Ecco che Christie’s – a New York, nella 21st Century Evening Sale di lunedì 15 maggio – ci riprova e porta in asta El Gran Espectaculo (The Nile), noto anche come Untitled (History of the Black People) e realizzato, appunto, nel 1983.
La stima, vertiginosa, è di 45 milioni di dollari. Difficile però possa scalfire il record registrato nel 2017 con Untitled (del 1982, venduto per 110,4 milioni da Sotheby’s New York).

Si tratta di un imponente trittico che presenta tutti i caratteri tipici di Basquiat. I graffi, i segni, le maschere, le scritte, le figure biomorfe, quelle stilizzate, i colori contrastanti, lo stile sciolto e spigoloso. Anche a livello contenutistico i temi sono quelli prediletti, con la questione razziale e della diaspora africana come interesse principe. Ma si trovano anche riferimenti alla cultura americana, a quella spagnola, intessuti in un vortice consapevole in un mosaico caotico, razionale ed estremamente efficace. Il suo stile pare rompere ogni confine, coinvolgere arte, cultura pop e cultura di strada in una soluzione estetica che unisce mondi distanti se non opposti.
Precedentemente di proprietà del gallerista Enrico Navarra, autore del prezioso catalogo ragionato sull’artista, El Gran Espectaculo appartiene da oltre 15 anni al noto stilista Valentino Garavani. Nel frattempo è stata esposto in numerose mostre, inclusa la prima retrospettiva di Basquiat tenutasi in un museo, nello specifico il Whitney Museum nel 1992. Dieci anni dopo il suo annus mirabilis lui era già scomparso, ma il suo mito iniziava ad ascendere. Su tali sfere ultraterrene sta salendo a gran balzi anche Yayoi Kusama, artista di culto, incantatrice di specchi e di zucche, due dei soggetti più indagati e utilizzati e dall’artista giapponese ora 94enne.

Christie’s, in asta, propone proprio una Pumpkin, psichedelica, ricca di dettagli e significati. Lo sfondo scuro e minimale si increspa in reticolato che avvolge e si connette alla zucca, la quale risiede e rispecchia una struttura semplice eppure complessa, come quella dell’uomo, come quella dell’uomo vitruviano che poggia nel centro dell’universo.

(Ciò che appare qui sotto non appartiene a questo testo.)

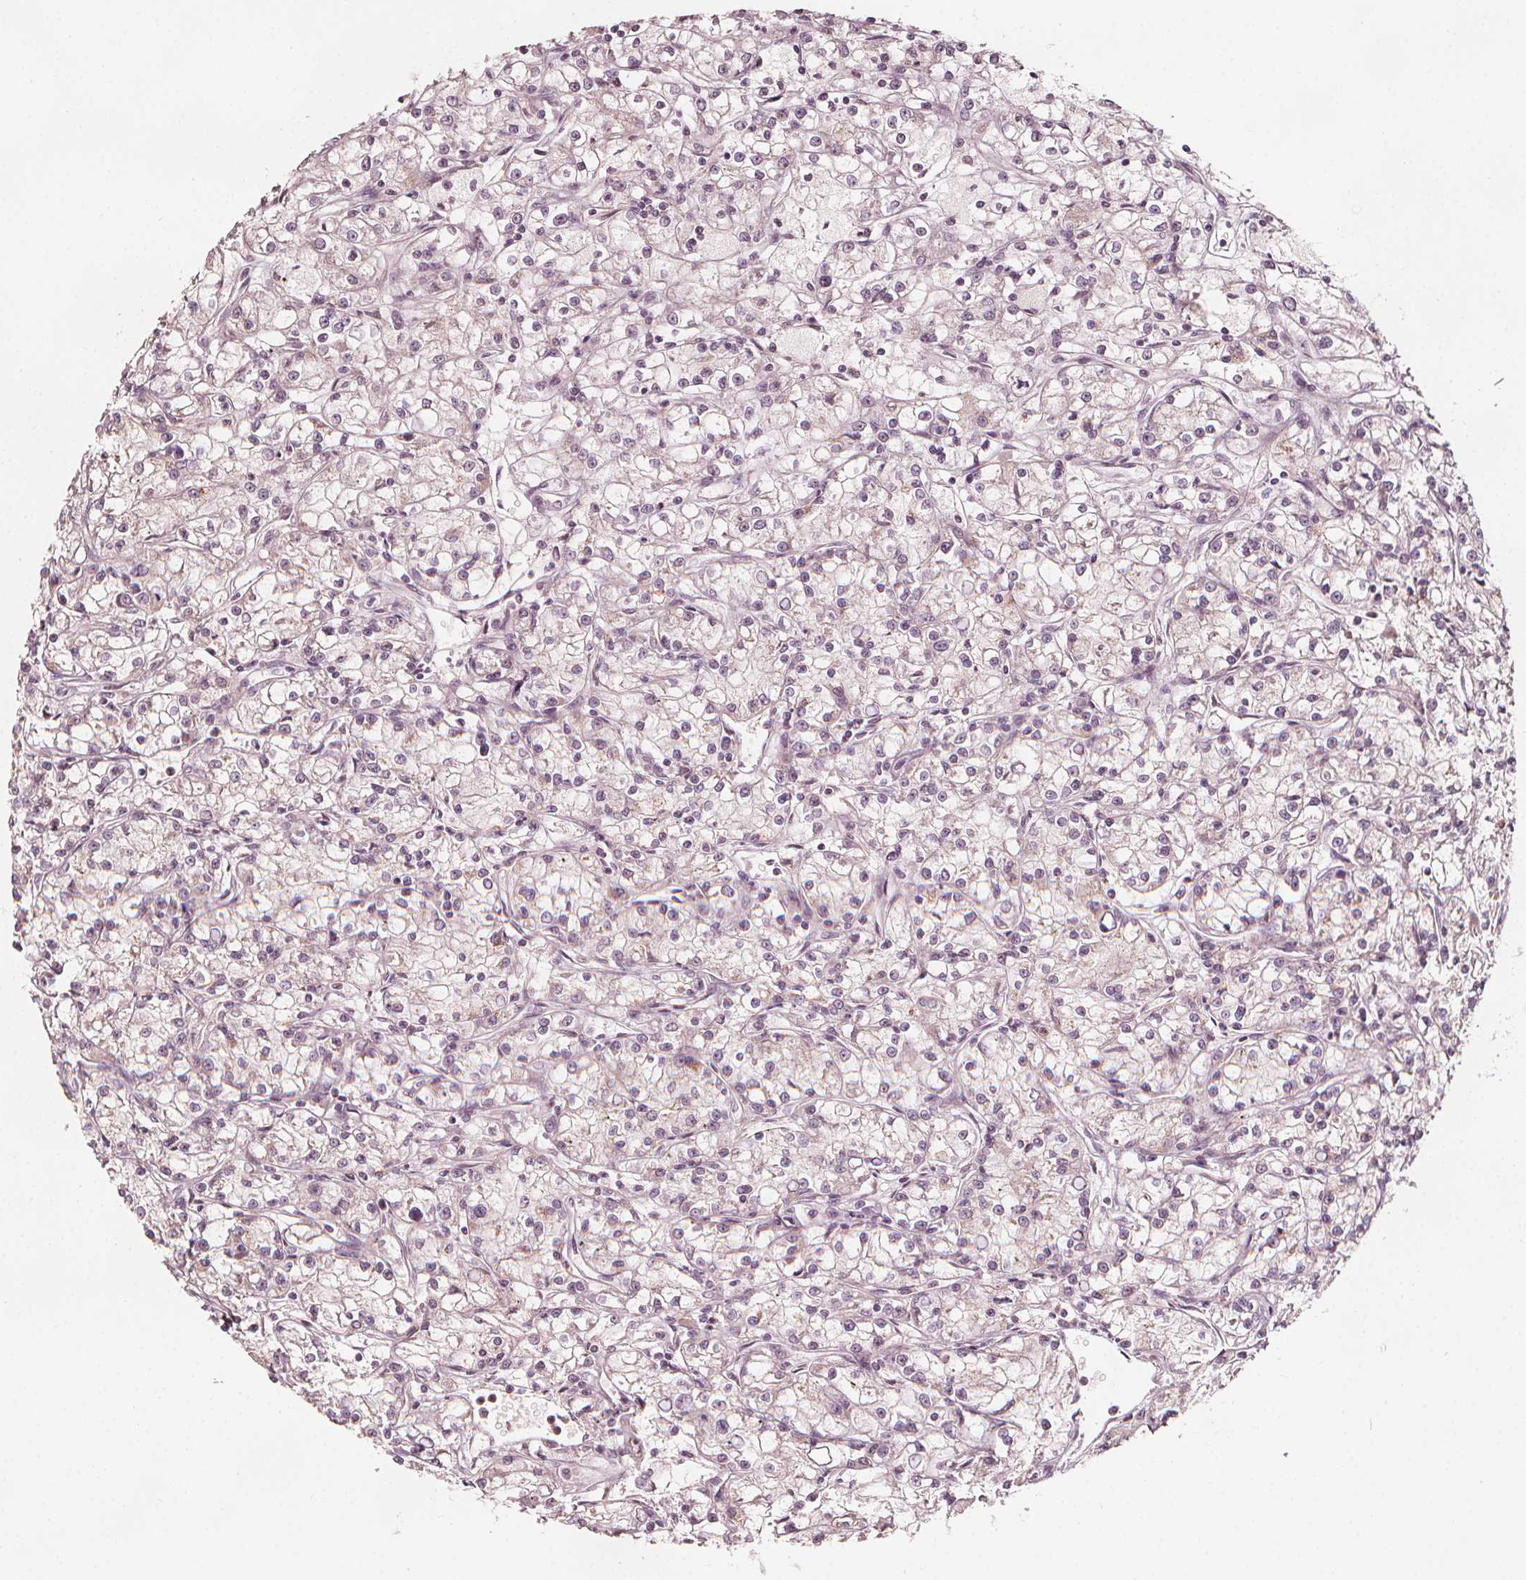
{"staining": {"intensity": "negative", "quantity": "none", "location": "none"}, "tissue": "renal cancer", "cell_type": "Tumor cells", "image_type": "cancer", "snomed": [{"axis": "morphology", "description": "Adenocarcinoma, NOS"}, {"axis": "topography", "description": "Kidney"}], "caption": "DAB immunohistochemical staining of renal cancer displays no significant staining in tumor cells.", "gene": "NPC1L1", "patient": {"sex": "female", "age": 59}}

È proprio questo elastico tra terreno e cosmico, tra vicino e lontano, tra intimo e incomprensibile che rende l’intuizione di Kusama così immediata ma allo stesso tempo profonda e ricca di implicazioni. Tra queste c’è l’elevato prezzo in asta, con una stima di 4-6 milioni di dollari. Poco più alta, 5-7 milioni, quella di Untitled (The Beautiful and Damned) di Cecily Brown. Un’opera di grandi dimensioni, lunga oltre 4 metri, che accoglie l’esuberanza coloristica della pittrice londinese e le mille suggestioni artistiche di cui si compone la sua arte. Come ben racconta la mostra personale che il Metropolitan le dedica fino al 3 dicembre, ogni opera dell’artista nasconde infiniti rimandi e citazioni ad altri capolavori della storia. Si tratta spesso di scene tumultuose, ricche di personaggi indefiniti, che il titolo chiarisce ma non del tutto. Che poi, sarebbe davvero utile?
Di certo i riferimenti che la Brown cela nei suoi dipinti sono molteplici. Nel caso dell’opera all’incanto troviamo: la palette e le linee compositive di The Joy of Life (Bonheur de Vivre) di Matisse; la vorticosità di Mural di Jackson Pollock; un gruppo di figure in piedi che ricordano Les Demoiselles d’Avignon di Picasso; un romanzo di Fitzgerald, The Beautiful and Damned; l’organizzazione dello spazio di Young Spartans Exercising di Edgar Degas. Un capolavoro che coniuga differenti livelli di lettura, concettuali ed estetici. Vedremo se i buyer saranno dello stesso avviso e faranno schizzare i bid oltre 6,8 milioni di dollari, l’attuale record d’asta. Cifra che a breve sarà polverizzata.